***** Entries provided

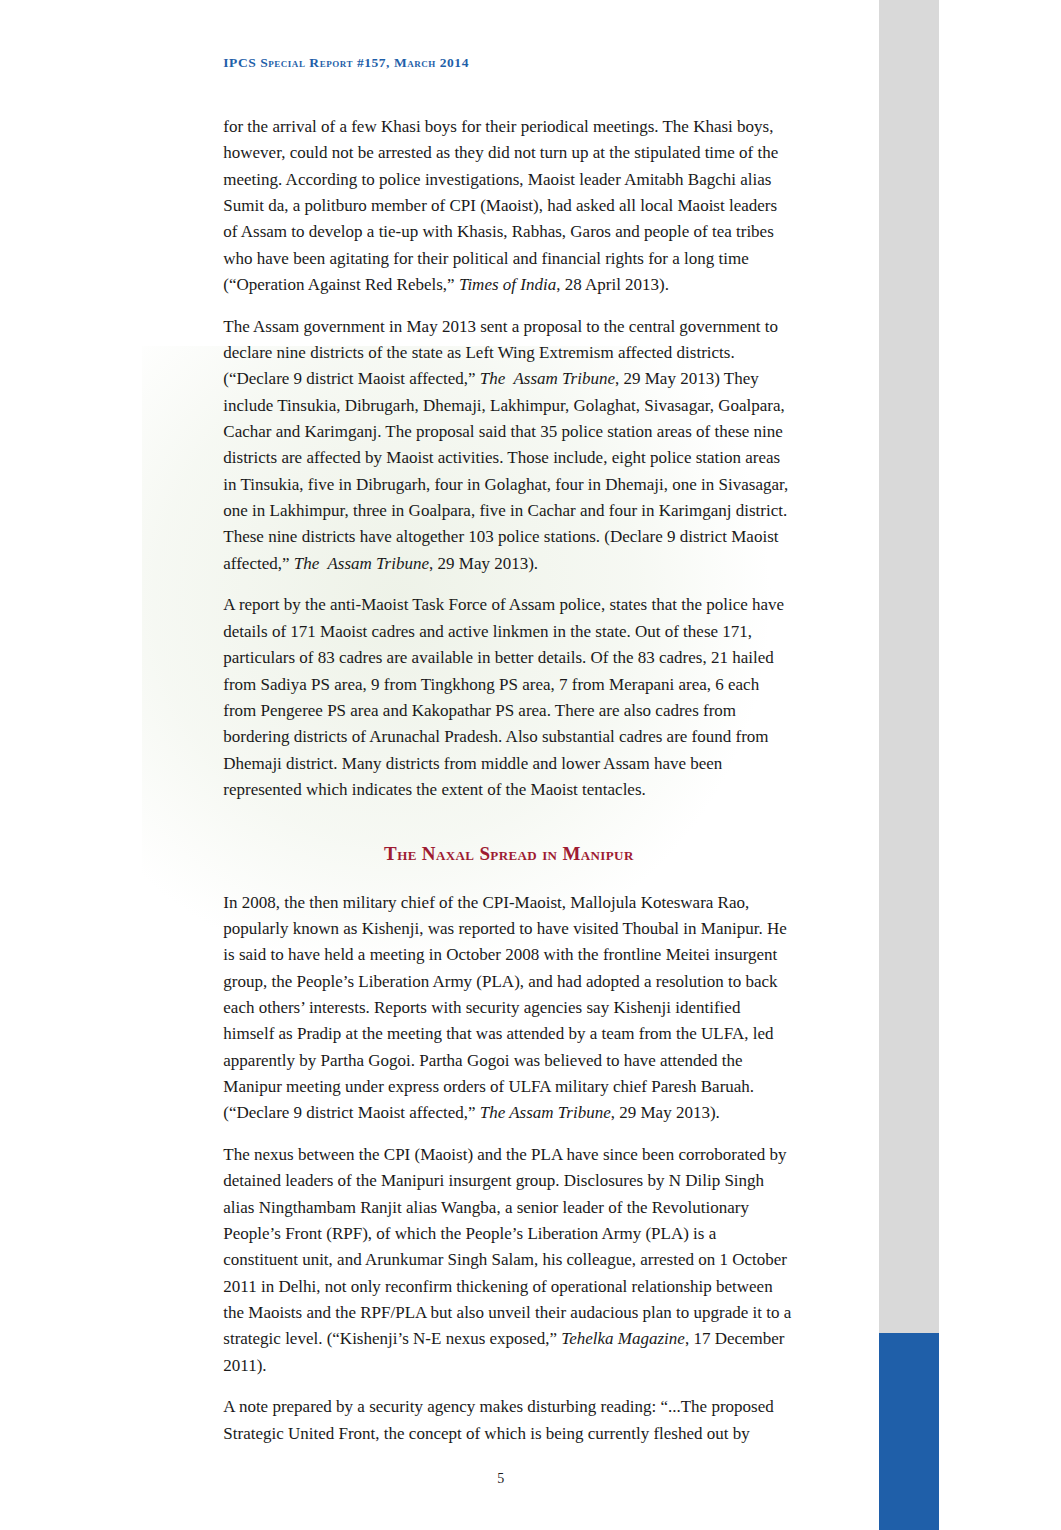IPCS Special Report #157, March 2014
for the arrival of a few Khasi boys for their periodical meetings. The Khasi boys, however, could not be arrested as they did not turn up at the stipulated time of the meeting. According to police investigations, Maoist leader Amitabh Bagchi alias Sumit da, a politburo member of CPI (Maoist), had asked all local Maoist leaders of Assam to develop a tie-up with Khasis, Rabhas, Garos and people of tea tribes who have been agitating for their political and financial rights for a long time (“Operation Against Red Rebels,” Times of India, 28 April 2013).
The Assam government in May 2013 sent a proposal to the central government to declare nine districts of the state as Left Wing Extremism affected districts. (“Declare 9 district Maoist affected,” The Assam Tribune, 29 May 2013) They include Tinsukia, Dibrugarh, Dhemaji, Lakhimpur, Golaghat, Sivasagar, Goalpara, Cachar and Karimganj. The proposal said that 35 police station areas of these nine districts are affected by Maoist activities. Those include, eight police station areas in Tinsukia, five in Dibrugarh, four in Golaghat, four in Dhemaji, one in Sivasagar, one in Lakhimpur, three in Goalpara, five in Cachar and four in Karimganj district. These nine districts have altogether 103 police stations. (Declare 9 district Maoist affected,” The Assam Tribune, 29 May 2013).
A report by the anti-Maoist Task Force of Assam police, states that the police have details of 171 Maoist cadres and active linkmen in the state. Out of these 171, particulars of 83 cadres are available in better details. Of the 83 cadres, 21 hailed from Sadiya PS area, 9 from Tingkhong PS area, 7 from Merapani area, 6 each from Pengeree PS area and Kakopathar PS area. There are also cadres from bordering districts of Arunachal Pradesh. Also substantial cadres are found from Dhemaji district. Many districts from middle and lower Assam have been represented which indicates the extent of the Maoist tentacles.
The Naxal Spread in Manipur
In 2008, the then military chief of the CPI-Maoist, Mallojula Koteswara Rao, popularly known as Kishenji, was reported to have visited Thoubal in Manipur. He is said to have held a meeting in October 2008 with the frontline Meitei insurgent group, the People’s Liberation Army (PLA), and had adopted a resolution to back each others’ interests. Reports with security agencies say Kishenji identified himself as Pradip at the meeting that was attended by a team from the ULFA, led apparently by Partha Gogoi. Partha Gogoi was believed to have attended the Manipur meeting under express orders of ULFA military chief Paresh Baruah. (“Declare 9 district Maoist affected,” The Assam Tribune, 29 May 2013).
The nexus between the CPI (Maoist) and the PLA have since been corroborated by detained leaders of the Manipuri insurgent group. Disclosures by N Dilip Singh alias Ningthambam Ranjit alias Wangba, a senior leader of the Revolutionary People’s Front (RPF), of which the People’s Liberation Army (PLA) is a constituent unit, and Arunkumar Singh Salam, his colleague, arrested on 1 October 2011 in Delhi, not only reconfirm thickening of operational relationship between the Maoists and the RPF/PLA but also unveil their audacious plan to upgrade it to a strategic level. (“Kishenji’s N-E nexus exposed,” Tehelka Magazine, 17 December 2011).
A note prepared by a security agency makes disturbing reading: “...The proposed Strategic United Front, the concept of which is being currently fleshed out by
5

**********

§ Assignment:
Leave out the pictures and set down all of the data exactly.

§ Response area:
IPCS Special Report #157, March 2014
for the arrival of a few Khasi boys for their periodical meetings. The Khasi boys, however, could not be arrested as they did not turn up at the stipulated time of the meeting. According to police investigations, Maoist leader Amitabh Bagchi alias Sumit da, a politburo member of CPI (Maoist), had asked all local Maoist leaders of Assam to develop a tie-up with Khasis, Rabhas, Garos and people of tea tribes who have been agitating for their political and financial rights for a long time (“Operation Against Red Rebels,” Times of India, 28 April 2013).
The Assam government in May 2013 sent a proposal to the central government to declare nine districts of the state as Left Wing Extremism affected districts. (“Declare 9 district Maoist affected,” The Assam Tribune, 29 May 2013) They include Tinsukia, Dibrugarh, Dhemaji, Lakhimpur, Golaghat, Sivasagar, Goalpara, Cachar and Karimganj. The proposal said that 35 police station areas of these nine districts are affected by Maoist activities. Those include, eight police station areas in Tinsukia, five in Dibrugarh, four in Golaghat, four in Dhemaji, one in Sivasagar, one in Lakhimpur, three in Goalpara, five in Cachar and four in Karimganj district. These nine districts have altogether 103 police stations. (Declare 9 district Maoist affected,” The Assam Tribune, 29 May 2013).
A report by the anti-Maoist Task Force of Assam police, states that the police have details of 171 Maoist cadres and active linkmen in the state. Out of these 171, particulars of 83 cadres are available in better details. Of the 83 cadres, 21 hailed from Sadiya PS area, 9 from Tingkhong PS area, 7 from Merapani area, 6 each from Pengeree PS area and Kakopathar PS area. There are also cadres from bordering districts of Arunachal Pradesh. Also substantial cadres are found from Dhemaji district. Many districts from middle and lower Assam have been represented which indicates the extent of the Maoist tentacles.
The Naxal Spread in Manipur
In 2008, the then military chief of the CPI-Maoist, Mallojula Koteswara Rao, popularly known as Kishenji, was reported to have visited Thoubal in Manipur. He is said to have held a meeting in October 2008 with the frontline Meitei insurgent group, the People’s Liberation Army (PLA), and had adopted a resolution to back each others’ interests. Reports with security agencies say Kishenji identified himself as Pradip at the meeting that was attended by a team from the ULFA, led apparently by Partha Gogoi. Partha Gogoi was believed to have attended the Manipur meeting under express orders of ULFA military chief Paresh Baruah. (“Declare 9 district Maoist affected,” The Assam Tribune, 29 May 2013).
The nexus between the CPI (Maoist) and the PLA have since been corroborated by detained leaders of the Manipuri insurgent group. Disclosures by N Dilip Singh alias Ningthambam Ranjit alias Wangba, a senior leader of the Revolutionary People’s Front (RPF), of which the People’s Liberation Army (PLA) is a constituent unit, and Arunkumar Singh Salam, his colleague, arrested on 1 October 2011 in Delhi, not only reconfirm thickening of operational relationship between the Maoists and the RPF/PLA but also unveil their audacious plan to upgrade it to a strategic level. (“Kishenji’s N-E nexus exposed,” Tehelka Magazine, 17 December 2011).
A note prepared by a security agency makes disturbing reading: “...The proposed Strategic United Front, the concept of which is being currently fleshed out by
5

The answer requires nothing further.